Terms of Payment

Terms of Payment

Terms of payment refers to the manner by which the seller will be paid for his goods. Terms of payment can range from insisting on cash in advance to conventional billing of regular customers on, say, a monthly basis. Payment can also be in the form of another good, which is known as bartering or countertrade.

The payment can be made in the followings ways

Open Account

This is the least secure method of trading for the exporter, but the most attractive to buyers. Goods are shipped and documents are remitted directly to the buyer, with a request for payment at the appropriate time (immediately, or at an agreed future date). An exporter has little or no control over the process, except for imposing future trading terms and conditions on the buyer. Clearly, this payment method is the most advantageous for the buyer, in cash flow and cost terms. As a consequence, Open Account trading should only be considered when an exporter is sufficiently confident that payment will be received.

Advance Payment

The most secure method of trading for exporters and, consequently the least attractive for buyers. Payment is expected by the exporter, in full, prior to goods being shipped.

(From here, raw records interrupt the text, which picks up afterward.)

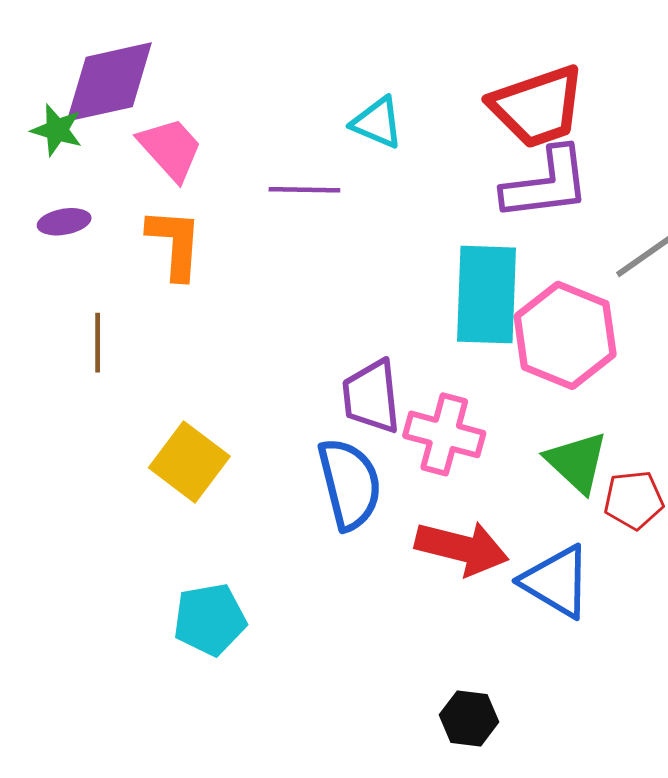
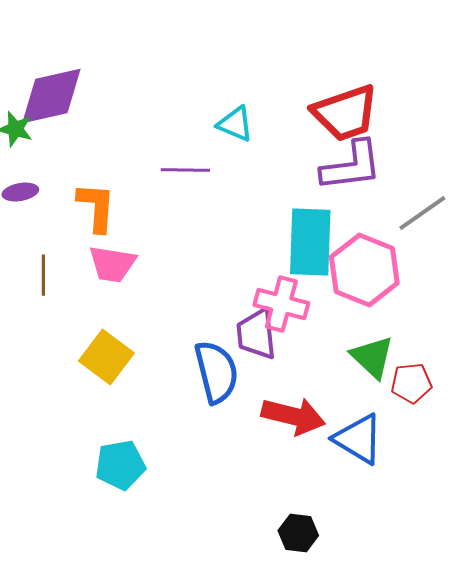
pink trapezoid: (170, 149) -> (112, 264), moved, turned 141
purple trapezoid: (371, 397) -> (256, 334), moved
pink cross: (444, 434) -> (281, 304), moved

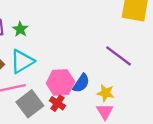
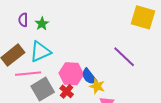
blue semicircle: (81, 83) -> (89, 76), turned 102
yellow star: (106, 93) -> (97, 86), moved

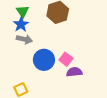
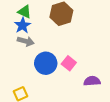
green triangle: (23, 11) -> (25, 12), turned -32
purple semicircle: (74, 72) -> (92, 81), moved

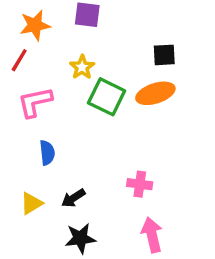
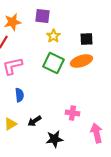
yellow star: (82, 67) -> (53, 36), moved
pink arrow: (152, 235) -> (96, 133), moved
black star: (80, 238) -> (54, 139), moved

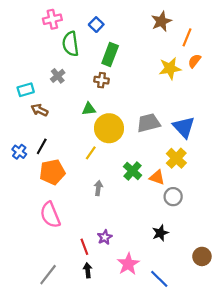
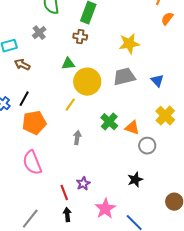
yellow star: (170, 68) -> (129, 44), moved
blue triangle: (184, 127) -> (157, 81), size x0.6
yellow cross: (176, 158) -> (165, 116), moved

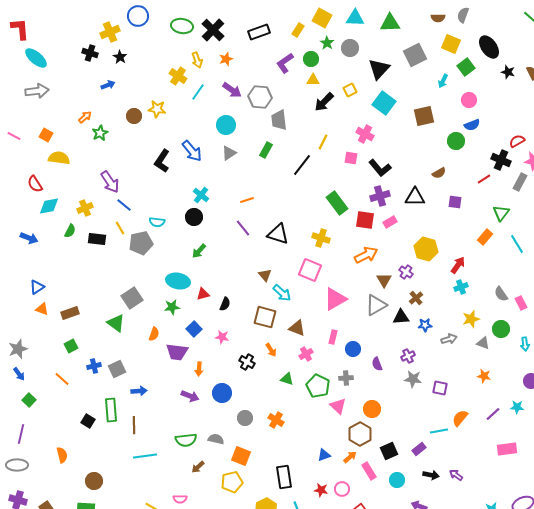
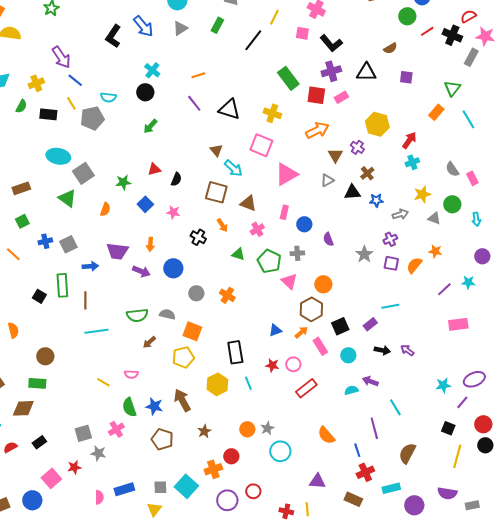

As one might imagine, having covered the two extremes of payment risk for both the importer and exporter, commercial decisions have to be made and this usually results in selecting one of the middle rungs of the ladder. This is where banking products such as Bills for Collection and Letters of Credit come in to play.

Bills for Collection

More secure for an exporter than Open Account trading, as the exporter’s documentation is sent from a Canadian bank to the buyer’s bank. This invariably occurs after shipment and contains specific instructions that must be obeyed. Should the buyer fail to comply, the exporter does, in certain circumstances, retain title to the goods, which may be recoverable. The buyer’s bank will act on instructions provided by the exporter, via their own bank, and often provides a useful communication route through which disputes are resolved.

Documents against Payment (D/P)

Usually used where payment is expected from the buyer immediately, otherwise known as “at sight”. This process is often referred to as “Cash against Documents”.

Documents against Acceptance (D/A)

Used where a credit period (e.g. 30/60/90 days – ‘sight of document’ or from ‘date of shipment’) has been agreed between the exporter and buyer. The buyer is able to collect the documents against their undertaking to pay on an agreed date in the future, rather than immediate payment. The exporter’s documents are usually accompanied by a “Draft” or “Bill of Exchange” which looks something like a cheque, but is payable by (drawn on) the buyer. When a buyer (drawee) agrees to pay on a certain date, they sign (accept) the draft. It is against this acceptance that documents are released to the buyer. Up until the point of acceptance, the exporter may retain control of the goods, as in the D/P scenario above. However, after acceptance, the exporter is financially exposed until the buyer actually initiates payment through their bank.

Letter of Credit

A letter from a bank guaranteeing that a buyer’s payment to a seller will be received on time and for the correct amount. In the event that the buyer is unable to make payment on the purchase, the bank will be required to cover the full or remaining amount of the purchase.